-------- Input data --------
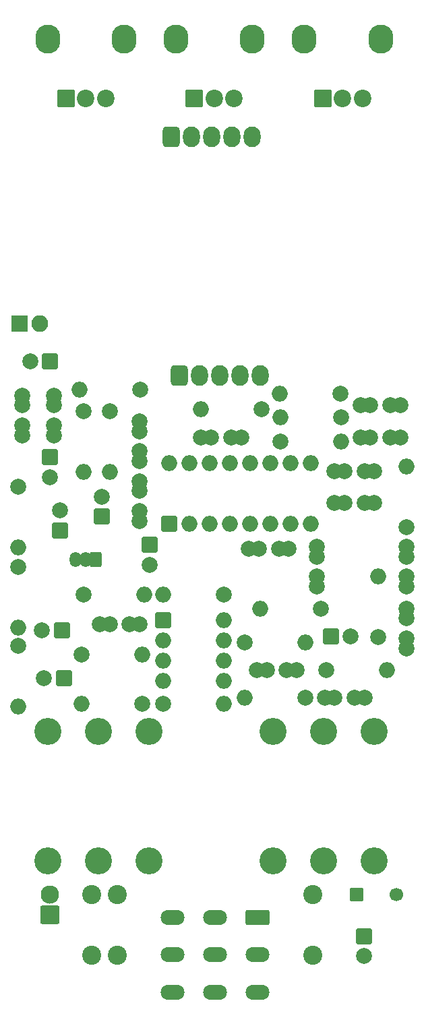
<source format=gbr>
%TF.GenerationSoftware,KiCad,Pcbnew,7.0.2-6a45011f42~172~ubuntu22.04.1*%
%TF.CreationDate,2023-05-21T10:08:46+01:00*%
%TF.ProjectId,Rebote2.5-offboard,5265626f-7465-4322-9e35-2d6f6666626f,rev?*%
%TF.SameCoordinates,Original*%
%TF.FileFunction,Soldermask,Bot*%
%TF.FilePolarity,Negative*%
%FSLAX46Y46*%
G04 Gerber Fmt 4.6, Leading zero omitted, Abs format (unit mm)*
G04 Created by KiCad (PCBNEW 7.0.2-6a45011f42~172~ubuntu22.04.1) date 2023-05-21 10:08:46*
%MOMM*%
%LPD*%
G01*
G04 APERTURE LIST*
G04 Aperture macros list*
%AMRoundRect*
0 Rectangle with rounded corners*
0 $1 Rounding radius*
0 $2 $3 $4 $5 $6 $7 $8 $9 X,Y pos of 4 corners*
0 Add a 4 corners polygon primitive as box body*
4,1,4,$2,$3,$4,$5,$6,$7,$8,$9,$2,$3,0*
0 Add four circle primitives for the rounded corners*
1,1,$1+$1,$2,$3*
1,1,$1+$1,$4,$5*
1,1,$1+$1,$6,$7*
1,1,$1+$1,$8,$9*
0 Add four rect primitives between the rounded corners*
20,1,$1+$1,$2,$3,$4,$5,0*
20,1,$1+$1,$4,$5,$6,$7,0*
20,1,$1+$1,$6,$7,$8,$9,0*
20,1,$1+$1,$8,$9,$2,$3,0*%
G04 Aperture macros list end*
%ADD10RoundRect,0.450000X-0.620000X-0.845000X0.620000X-0.845000X0.620000X0.845000X-0.620000X0.845000X0*%
%ADD11O,2.140000X2.590000*%
%ADD12RoundRect,0.200000X1.300000X0.750000X-1.300000X0.750000X-1.300000X-0.750000X1.300000X-0.750000X0*%
%ADD13O,3.000000X1.900000*%
%ADD14C,3.400000*%
%ADD15RoundRect,0.200000X0.850000X-0.850000X0.850000X0.850000X-0.850000X0.850000X-0.850000X-0.850000X0*%
%ADD16O,2.100000X2.100000*%
%ADD17RoundRect,0.200000X-0.800000X0.800000X-0.800000X-0.800000X0.800000X-0.800000X0.800000X0.800000X0*%
%ADD18C,2.000000*%
%ADD19RoundRect,0.200000X1.000000X0.950000X-1.000000X0.950000X-1.000000X-0.950000X1.000000X-0.950000X0*%
%ADD20C,2.300000*%
%ADD21C,2.398980*%
%ADD22RoundRect,0.200000X-0.650000X-0.650000X0.650000X-0.650000X0.650000X0.650000X-0.650000X0.650000X0*%
%ADD23C,1.700000*%
%ADD24O,2.000000X2.000000*%
%ADD25O,3.120000X3.640000*%
%ADD26RoundRect,0.200000X0.900000X0.900000X-0.900000X0.900000X-0.900000X-0.900000X0.900000X-0.900000X0*%
%ADD27C,2.200000*%
%ADD28RoundRect,0.200000X0.800000X-0.800000X0.800000X0.800000X-0.800000X0.800000X-0.800000X-0.800000X0*%
%ADD29RoundRect,0.200000X0.525000X0.750000X-0.525000X0.750000X-0.525000X-0.750000X0.525000X-0.750000X0*%
%ADD30O,1.450000X1.900000*%
%ADD31RoundRect,0.200000X0.800000X0.800000X-0.800000X0.800000X-0.800000X-0.800000X0.800000X-0.800000X0*%
%ADD32RoundRect,0.200000X-0.800000X-0.800000X0.800000X-0.800000X0.800000X0.800000X-0.800000X0.800000X0*%
G04 APERTURE END LIST*
D10*
%TO.C,REF\u002A\u002A*%
X138760000Y-69800000D03*
D11*
X141300000Y-69800000D03*
X143840000Y-69800000D03*
X146380000Y-69800000D03*
X148920000Y-69800000D03*
%TD*%
D10*
%TO.C,REF\u002A\u002A*%
X137760000Y-39800000D03*
D11*
X140300000Y-39800000D03*
X142840000Y-39800000D03*
X145380000Y-39800000D03*
X147920000Y-39800000D03*
%TD*%
D12*
%TO.C,SW1*%
X148550000Y-137825000D03*
D13*
X143250000Y-137825000D03*
X137950000Y-137825000D03*
X148550000Y-142525000D03*
X143250000Y-142550000D03*
X137950000Y-142525000D03*
X148550000Y-147225000D03*
X143250000Y-147225000D03*
X137950000Y-147225000D03*
%TD*%
D14*
%TO.C,J3*%
X122250000Y-130730000D03*
X134950000Y-130730000D03*
X128600000Y-130730000D03*
X122250000Y-114500000D03*
X134950000Y-114500000D03*
X128600000Y-114500000D03*
%TD*%
D15*
%TO.C,J1*%
X118735000Y-63300000D03*
D16*
X121275000Y-63300000D03*
%TD*%
D17*
%TO.C,C24*%
X162000000Y-140200000D03*
D18*
X162000000Y-142700000D03*
%TD*%
D19*
%TO.C,D1*%
X122500000Y-137540000D03*
D20*
X122500000Y-135000000D03*
%TD*%
D21*
%TO.C,R22*%
X155500000Y-135000000D03*
X155500000Y-142620000D03*
%TD*%
%TO.C,R23*%
X131000000Y-135020000D03*
X131000000Y-142640000D03*
%TD*%
%TO.C,R24*%
X127750000Y-142620000D03*
X127750000Y-135000000D03*
%TD*%
D22*
%TO.C,C23*%
X161050000Y-135000000D03*
D23*
X166050000Y-135000000D03*
%TD*%
D14*
%TO.C,J2*%
X163250000Y-114530000D03*
X150550000Y-114530000D03*
X156900000Y-114530000D03*
X163250000Y-130760000D03*
X150550000Y-130760000D03*
X156900000Y-130760000D03*
%TD*%
D18*
%TO.C,R21*%
X133880000Y-71550000D03*
D24*
X126260000Y-71550000D03*
%TD*%
D18*
%TO.C,R18*%
X159010000Y-72050000D03*
D24*
X151390000Y-72050000D03*
%TD*%
D18*
%TO.C,R4*%
X136700000Y-111050000D03*
D24*
X144320000Y-111050000D03*
%TD*%
D25*
%TO.C,RV2*%
X138335000Y-27525000D03*
X147935000Y-27525000D03*
D26*
X140635000Y-35025000D03*
D27*
X143135000Y-35025000D03*
X145635000Y-35025000D03*
%TD*%
D28*
%TO.C,C8*%
X123760000Y-89255113D03*
D18*
X123760000Y-86755113D03*
%TD*%
D29*
%TO.C,U2*%
X128280000Y-92940000D03*
D30*
X127010000Y-92940000D03*
X125740000Y-92940000D03*
%TD*%
D18*
%TO.C,C18*%
X166510000Y-73550000D03*
X165260000Y-73550000D03*
X162760000Y-73550000D03*
X161510000Y-73550000D03*
%TD*%
%TO.C,C12*%
X147510000Y-91550000D03*
X148760000Y-91550000D03*
X151260000Y-91550000D03*
X152510000Y-91550000D03*
%TD*%
D25*
%TO.C,RV1*%
X154460000Y-27525000D03*
X164060000Y-27525000D03*
D26*
X156760000Y-35025000D03*
D27*
X159260000Y-35025000D03*
X161760000Y-35025000D03*
%TD*%
D18*
%TO.C,R20*%
X149070000Y-74050000D03*
D24*
X141450000Y-74050000D03*
%TD*%
D18*
%TO.C,R3*%
X154570000Y-110300000D03*
D24*
X146950000Y-110300000D03*
%TD*%
D31*
%TO.C,C16*%
X124260000Y-107800000D03*
D18*
X121760000Y-107800000D03*
%TD*%
%TO.C,C5*%
X167260000Y-104050000D03*
X167260000Y-102800000D03*
X167260000Y-100300000D03*
X167260000Y-99050000D03*
%TD*%
%TO.C,R14*%
X126450000Y-104800000D03*
D24*
X134070000Y-104800000D03*
%TD*%
D18*
%TO.C,C17*%
X166510000Y-77550000D03*
X165260000Y-77550000D03*
X162760000Y-77550000D03*
X161510000Y-77550000D03*
%TD*%
D32*
%TO.C,C3*%
X157804888Y-102550000D03*
D18*
X160304888Y-102550000D03*
%TD*%
%TO.C,C14*%
X128760000Y-101050000D03*
X130010000Y-101050000D03*
X132510000Y-101050000D03*
X133760000Y-101050000D03*
%TD*%
D31*
%TO.C,C21*%
X122510000Y-68050000D03*
D18*
X120010000Y-68050000D03*
%TD*%
%TO.C,R1*%
X118510000Y-83740000D03*
D24*
X118510000Y-91360000D03*
%TD*%
D18*
%TO.C,R6*%
X163760000Y-102610000D03*
D24*
X163760000Y-94990000D03*
%TD*%
D31*
%TO.C,C1*%
X124010000Y-101800000D03*
D18*
X121510000Y-101800000D03*
%TD*%
%TO.C,C9*%
X133760000Y-80550000D03*
X133760000Y-79300000D03*
X133760000Y-76800000D03*
X133760000Y-75550000D03*
%TD*%
%TO.C,C7*%
X133760000Y-83050000D03*
X133760000Y-84300000D03*
X133760000Y-86800000D03*
X133760000Y-88050000D03*
%TD*%
%TO.C,R10*%
X144320000Y-97300000D03*
D24*
X136700000Y-97300000D03*
%TD*%
D18*
%TO.C,C4*%
X148510000Y-106800000D03*
X149760000Y-106800000D03*
X152260000Y-106800000D03*
X153510000Y-106800000D03*
%TD*%
%TO.C,C26*%
X163260000Y-85800000D03*
X162010000Y-85800000D03*
X159510000Y-85800000D03*
X158260000Y-85800000D03*
%TD*%
%TO.C,R12*%
X157200000Y-106800000D03*
D24*
X164820000Y-106800000D03*
%TD*%
D18*
%TO.C,R2*%
X118510000Y-93860000D03*
D24*
X118510000Y-101480000D03*
%TD*%
D18*
%TO.C,R9*%
X130010000Y-74240000D03*
D24*
X130010000Y-81860000D03*
%TD*%
D28*
%TO.C,U3*%
X137470000Y-88420000D03*
D24*
X140010000Y-88420000D03*
X142550000Y-88420000D03*
X145090000Y-88420000D03*
X147630000Y-88420000D03*
X150170000Y-88420000D03*
X152710000Y-88420000D03*
X155250000Y-88420000D03*
X155250000Y-80800000D03*
X152710000Y-80800000D03*
X150170000Y-80800000D03*
X147630000Y-80800000D03*
X145090000Y-80800000D03*
X142550000Y-80800000D03*
X140010000Y-80800000D03*
X137470000Y-80800000D03*
%TD*%
D18*
%TO.C,R17*%
X118510000Y-103740000D03*
D24*
X118510000Y-111360000D03*
%TD*%
D17*
%TO.C,C11*%
X135010000Y-91050000D03*
D18*
X135010000Y-93550000D03*
%TD*%
%TO.C,R19*%
X159070000Y-75050000D03*
D24*
X151450000Y-75050000D03*
%TD*%
D18*
%TO.C,R7*%
X156570000Y-99050000D03*
D24*
X148950000Y-99050000D03*
%TD*%
D18*
%TO.C,C15*%
X167260000Y-96300000D03*
X167260000Y-95050000D03*
X167260000Y-92550000D03*
X167260000Y-91300000D03*
%TD*%
D32*
%TO.C,U1*%
X136710000Y-100500000D03*
D24*
X136710000Y-103040000D03*
X136710000Y-105580000D03*
X136710000Y-108120000D03*
X144330000Y-108120000D03*
X144330000Y-105580000D03*
X144330000Y-103040000D03*
X144330000Y-100500000D03*
%TD*%
D18*
%TO.C,R5*%
X146950000Y-103300000D03*
D24*
X154570000Y-103300000D03*
%TD*%
D17*
%TO.C,C22*%
X122510000Y-80050000D03*
D18*
X122510000Y-82550000D03*
%TD*%
%TO.C,R13*%
X134070000Y-111050000D03*
D24*
X126450000Y-111050000D03*
%TD*%
D25*
%TO.C,RV3*%
X122210000Y-27525000D03*
X131810000Y-27525000D03*
D26*
X124510000Y-35025000D03*
D27*
X127010000Y-35025000D03*
X129510000Y-35025000D03*
%TD*%
D18*
%TO.C,C2*%
X162010000Y-110300000D03*
X160760000Y-110300000D03*
X158260000Y-110300000D03*
X157010000Y-110300000D03*
%TD*%
%TO.C,C25*%
X163260000Y-81800000D03*
X162010000Y-81800000D03*
X159510000Y-81800000D03*
X158260000Y-81800000D03*
%TD*%
%TO.C,R11*%
X126700000Y-97300000D03*
D24*
X134320000Y-97300000D03*
%TD*%
D18*
%TO.C,C6*%
X123010000Y-77300000D03*
X123010000Y-76050000D03*
X123010000Y-73550000D03*
X123010000Y-72300000D03*
%TD*%
%TO.C,C13*%
X156010000Y-96300000D03*
X156010000Y-95050000D03*
X156010000Y-92550000D03*
X156010000Y-91300000D03*
%TD*%
%TO.C,C19*%
X146510000Y-77550000D03*
X145260000Y-77550000D03*
X142760000Y-77550000D03*
X141510000Y-77550000D03*
%TD*%
%TO.C,R15*%
X167260000Y-88860000D03*
D24*
X167260000Y-81240000D03*
%TD*%
D18*
%TO.C,C20*%
X119010000Y-77300000D03*
X119010000Y-76050000D03*
X119010000Y-73550000D03*
X119010000Y-72300000D03*
%TD*%
%TO.C,R16*%
X151450000Y-78050000D03*
D24*
X159070000Y-78050000D03*
%TD*%
D18*
%TO.C,R8*%
X126760000Y-74240000D03*
D24*
X126760000Y-81860000D03*
%TD*%
D28*
%TO.C,C10*%
X129010000Y-87505113D03*
D18*
X129010000Y-85005113D03*
%TD*%
M02*

</source>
--------
* The problem
Look through the entries above; find each line with the word "corners" and copy it.

* Solution to this task
0 Rectangle with rounded corners*
0 $2 $3 $4 $5 $6 $7 $8 $9 X,Y pos of 4 corners*
0 Add a 4 corners polygon primitive as box body*
0 Add four circle primitives for the rounded corners*
0 Add four rect primitives between the rounded corners*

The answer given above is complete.